• TASK INSTRUCTIONS: Set down the records exactly as they stand, except for any pictures, which you should omit.

• Stored entries:
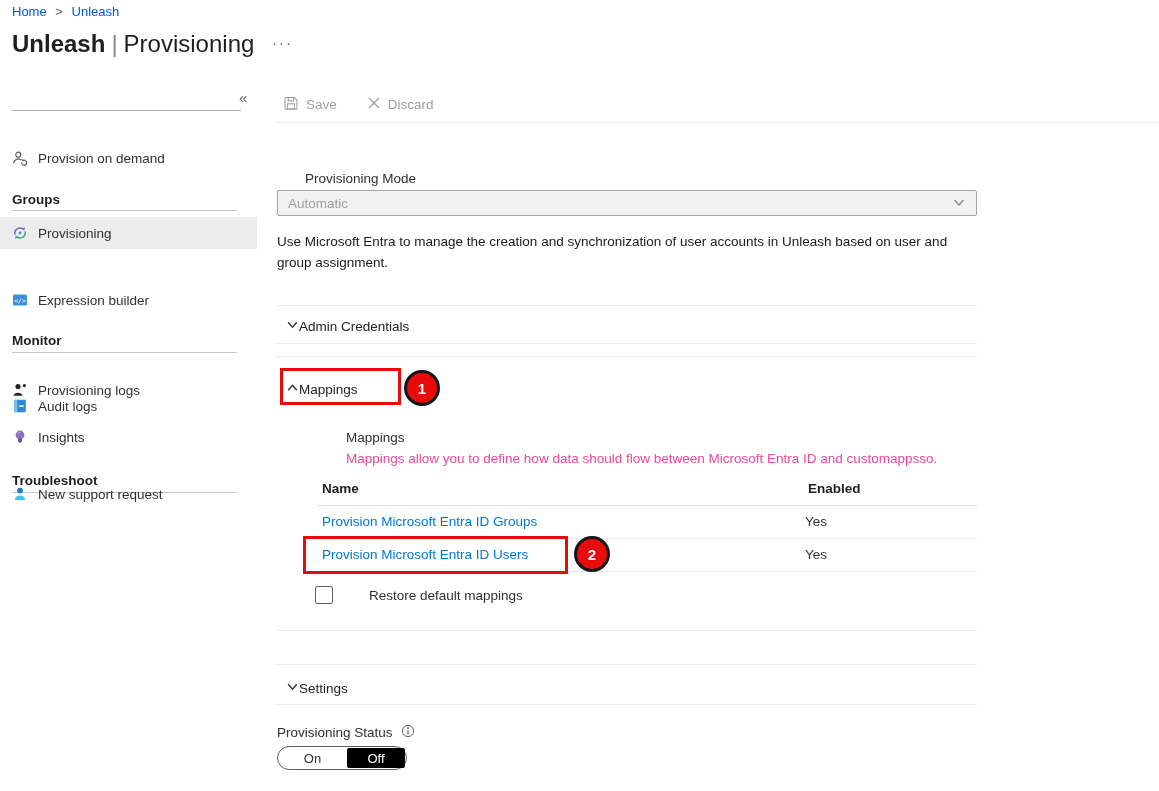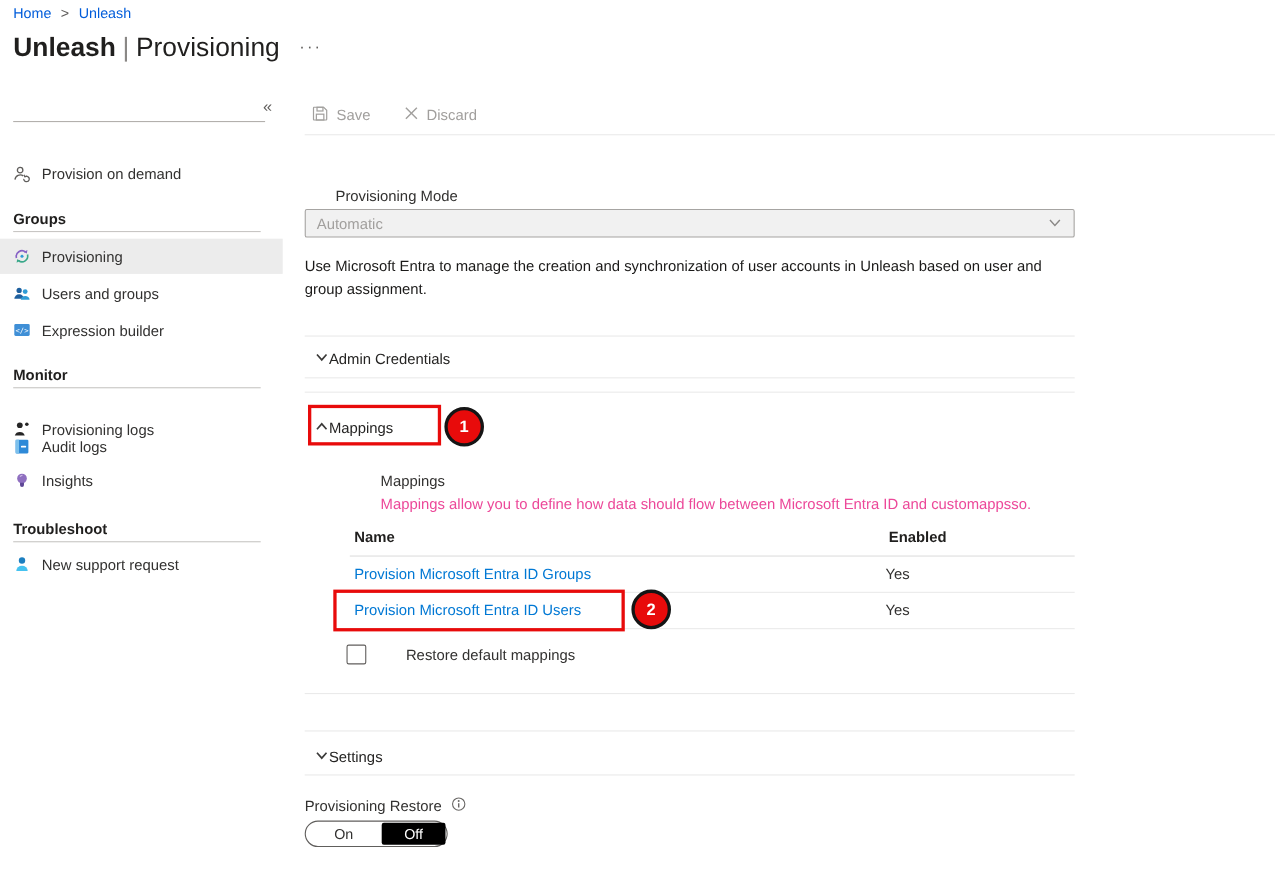--- a/index.html
+++ b/index.html
@@ -103,17 +103,6 @@
           </svg>
         </span>
       <span>Provisioning</span>
-    </div>
-    <div class="sb-item" style="top:163px">
-      <span class="ic">
-          <svg width="16" height="16" viewBox="0 0 16 16">
-            <circle cx="5.4" cy="5" r="2.4" fill="#1e5f9e"></circle>
-            <path d="M1 12.6 a4.4 4 0 0 1 8.8 0 z" fill="#1e5f9e"></path>
-            <circle cx="10.9" cy="6.1" r="2.2" fill="#2e9bd6"></circle>
-            <path d="M6.9 13.6 a4 3.6 0 0 1 8 0 z" fill="#2e9bd6"></path>
-          </svg>
-        </span>
-      <span>Users and groups</span>
     </div>
     <div class="sb-item" style="top:196px">
       <span class="ic">

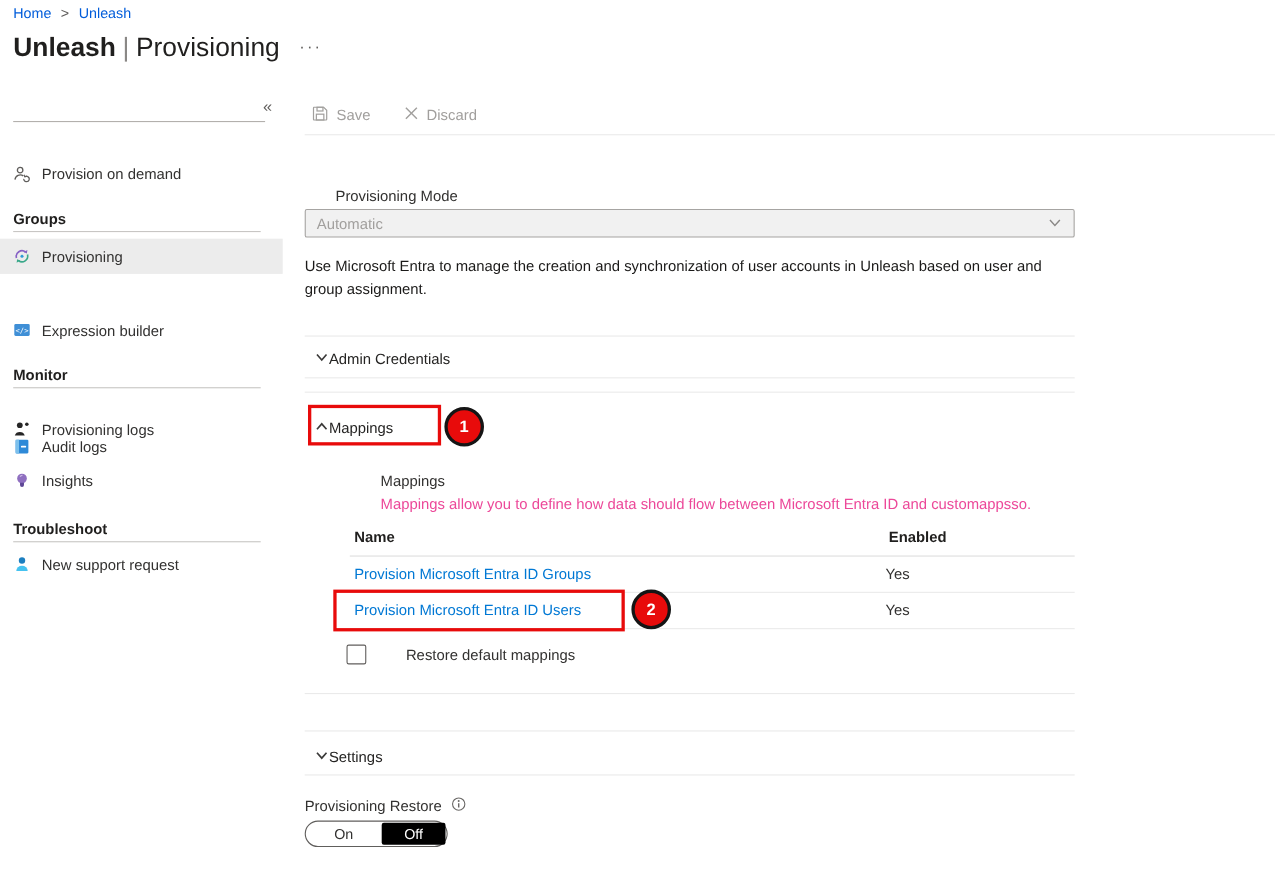--- a/index.html
+++ b/index.html
@@ -151,7 +151,7 @@
     <div class="sb-header" style="top:385px">Troubleshoot</div>
     <div class="sb-rule" style="top:404px"></div>
 
-    <div class="sb-item" style="top:409px">
+    <div class="sb-item" style="top:390px">
       <span class="ic">
           <svg width="16" height="16" viewBox="0 0 16 16">
             <circle cx="8" cy="4.6" r="2.9" fill="#1c7fc0"></circle>

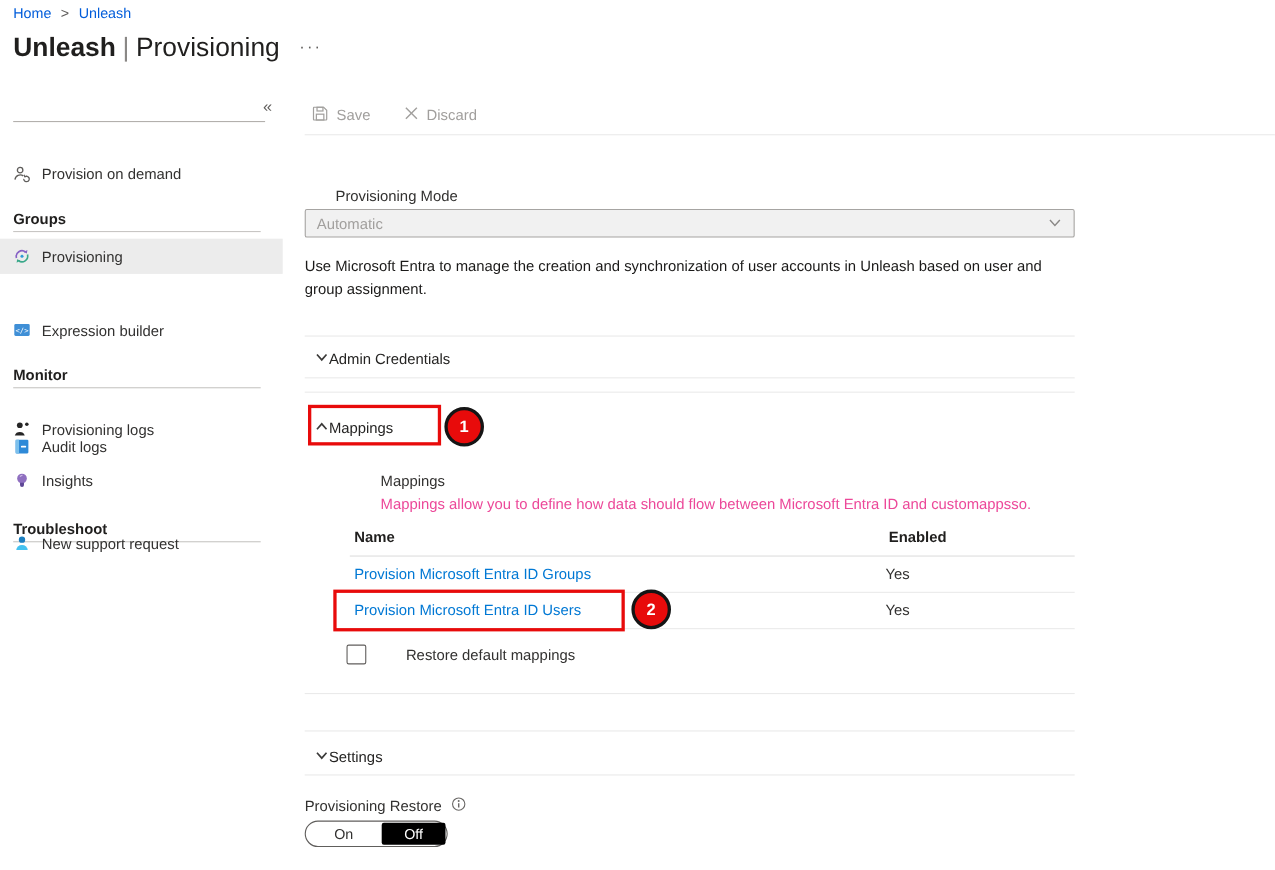--- a/index.html
+++ b/index.html
@@ -241,7 +241,7 @@
   <div class="abs hr" style="left:277px;width:700px;top:704px"></div>
 
   <div class="abs status-row">
-    <span>Provisioning Restore</span>
+    <span>Provisioning Status</span>
     <span><svg width="14" height="14" viewBox="0 0 14 14" fill="none" stroke="#6b6967" stroke-width="1">
           <circle cx="7" cy="7" r="5.6"></circle>
           <line x1="7" y1="6.3" x2="7" y2="10.2" stroke-width="1.3"></line>

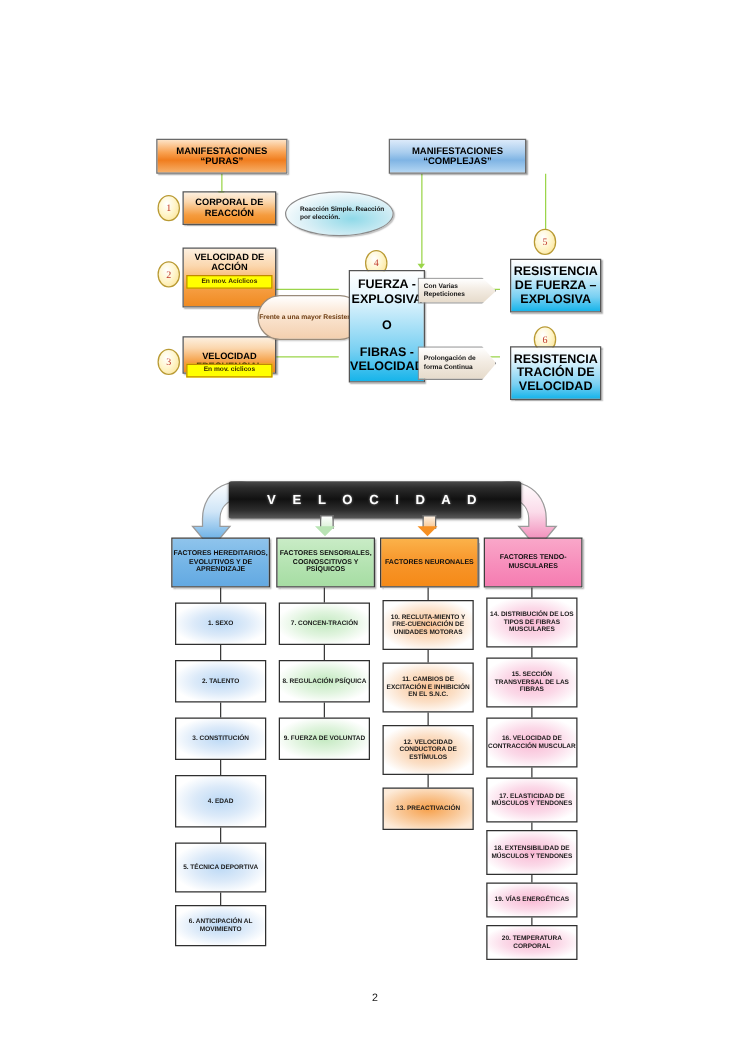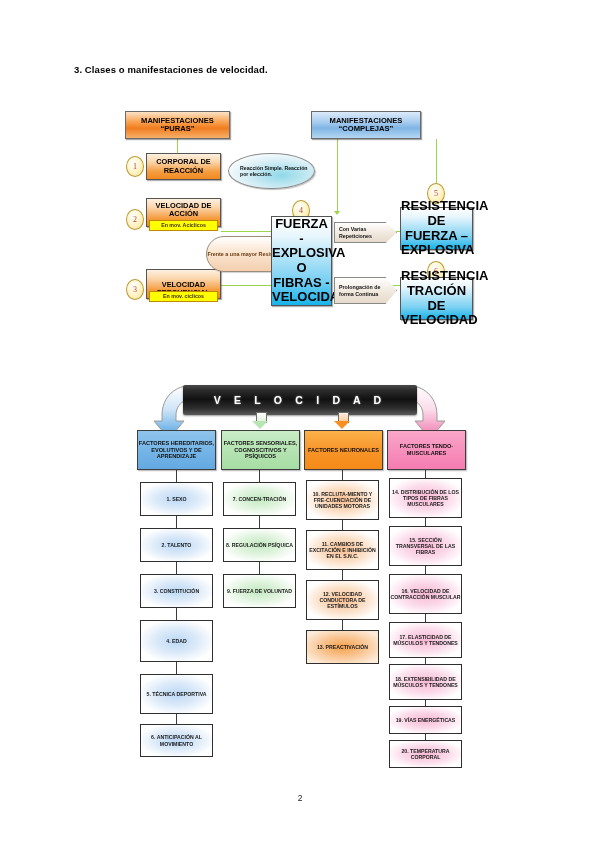--- a/index.html
+++ b/index.html
@@ -172,7 +172,6 @@
 
 <div class="page">
 
-  <div class="heading" id="h3">3. Clases o manifestaciones de velocidad.</div>
 
   <div>
 

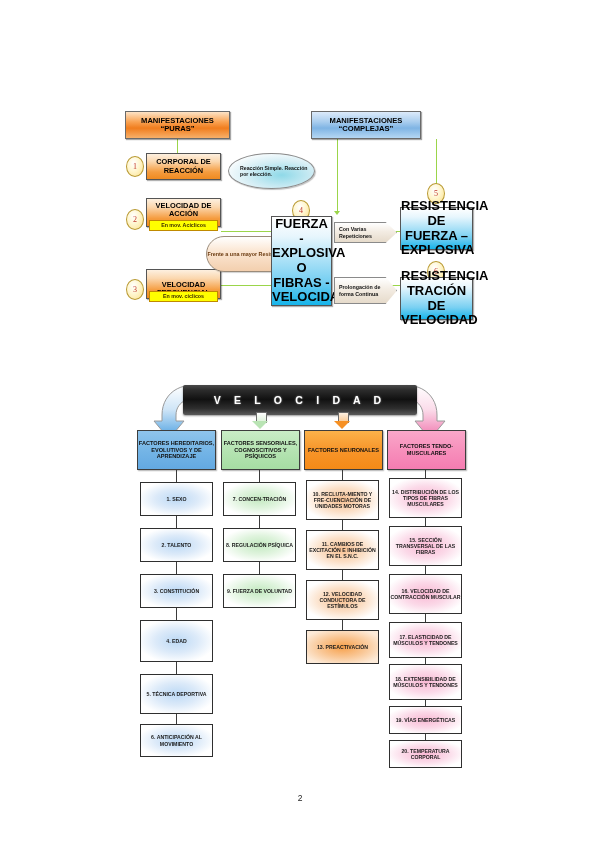--- a/index.html
+++ b/index.html
@@ -205,7 +205,7 @@
     <div class="numcircle" style="left:126px;top:209px;">
       <span>2</span>
     </div>
-    <div class="box orangebox" style="left:146px;top:198px;width:75px;height:29px;align-items:flex-start;padding-top:3px;">
+    <div class="box orangebox" style="left:146px;top:198px;width:75px;height:48px;align-items:flex-start;padding-top:3px;">
       <span class="txt">VELOCIDAD DE ACCIÓN</span>
     </div>
     <div class="yellowtag" style="left:149px;top:220px;width:69px;height:11px;">

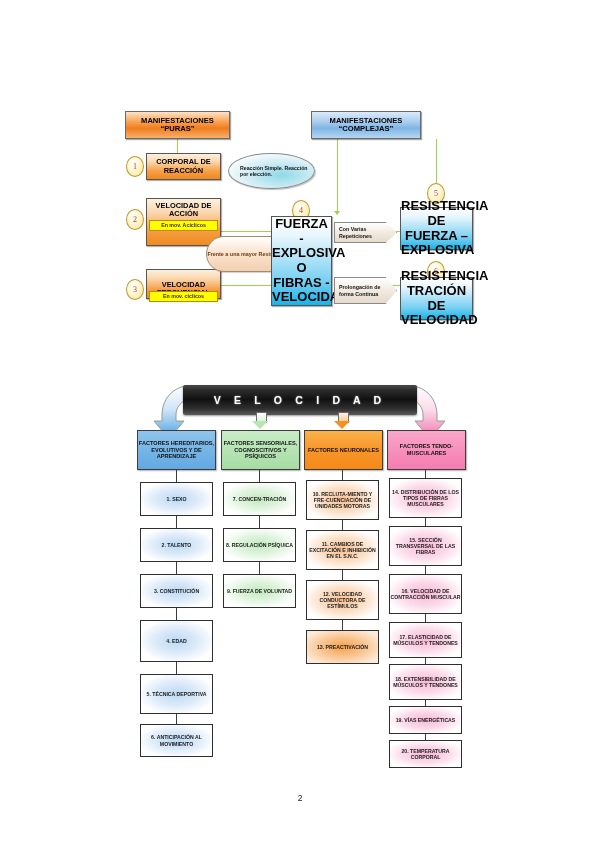--- a/index.html
+++ b/index.html
@@ -50,8 +50,9 @@
   }
   .cyanbox{
     background:linear-gradient(to bottom,#ffffff 0%,#e7f6fd 22%,#79d0f2 72%,#16b4ea 100%);
-    border:1px solid #555;font-size:13px;
+    border:1px solid #555;font-size:10px;
     box-shadow:1px 1px 1px rgba(0,0,0,.3);
+    margin-left:8px;
   }
   .yellowtag{
     position:absolute;box-sizing:border-box;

• FINISHED TASK:
--- a/index.html
+++ b/index.html
@@ -103,17 +103,6 @@
           </svg>
         </span>
       <span>Provisioning</span>
-    </div>
-    <div class="sb-item" style="top:163px">
-      <span class="ic">
-          <svg width="16" height="16" viewBox="0 0 16 16">
-            <circle cx="5.4" cy="5" r="2.4" fill="#1e5f9e"></circle>
-            <path d="M1 12.6 a4.4 4 0 0 1 8.8 0 z" fill="#1e5f9e"></path>
-            <circle cx="10.9" cy="6.1" r="2.2" fill="#2e9bd6"></circle>
-            <path d="M6.9 13.6 a4 3.6 0 0 1 8 0 z" fill="#2e9bd6"></path>
-          </svg>
-        </span>
-      <span>Users and groups</span>
     </div>
     <div class="sb-item" style="top:196px">
       <span class="ic">

--- a/index.html
+++ b/index.html
@@ -151,7 +151,7 @@
     <div class="sb-header" style="top:385px">Troubleshoot</div>
     <div class="sb-rule" style="top:404px"></div>
 
-    <div class="sb-item" style="top:409px">
+    <div class="sb-item" style="top:390px">
       <span class="ic">
           <svg width="16" height="16" viewBox="0 0 16 16">
             <circle cx="8" cy="4.6" r="2.9" fill="#1c7fc0"></circle>

--- a/index.html
+++ b/index.html
@@ -241,7 +241,7 @@
   <div class="abs hr" style="left:277px;width:700px;top:704px"></div>
 
   <div class="abs status-row">
-    <span>Provisioning Restore</span>
+    <span>Provisioning Status</span>
     <span><svg width="14" height="14" viewBox="0 0 14 14" fill="none" stroke="#6b6967" stroke-width="1">
           <circle cx="7" cy="7" r="5.6"></circle>
           <line x1="7" y1="6.3" x2="7" y2="10.2" stroke-width="1.3"></line>

--- a/index.html
+++ b/index.html
@@ -172,7 +172,6 @@
 
 <div class="page">
 
-  <div class="heading" id="h3">3. Clases o manifestaciones de velocidad.</div>
 
   <div>
 

--- a/index.html
+++ b/index.html
@@ -205,7 +205,7 @@
     <div class="numcircle" style="left:126px;top:209px;">
       <span>2</span>
     </div>
-    <div class="box orangebox" style="left:146px;top:198px;width:75px;height:29px;align-items:flex-start;padding-top:3px;">
+    <div class="box orangebox" style="left:146px;top:198px;width:75px;height:48px;align-items:flex-start;padding-top:3px;">
       <span class="txt">VELOCIDAD DE ACCIÓN</span>
     </div>
     <div class="yellowtag" style="left:149px;top:220px;width:69px;height:11px;">

--- a/index.html
+++ b/index.html
@@ -50,8 +50,9 @@
   }
   .cyanbox{
     background:linear-gradient(to bottom,#ffffff 0%,#e7f6fd 22%,#79d0f2 72%,#16b4ea 100%);
-    border:1px solid #555;font-size:13px;
+    border:1px solid #555;font-size:10px;
     box-shadow:1px 1px 1px rgba(0,0,0,.3);
+    margin-left:8px;
   }
   .yellowtag{
     position:absolute;box-sizing:border-box;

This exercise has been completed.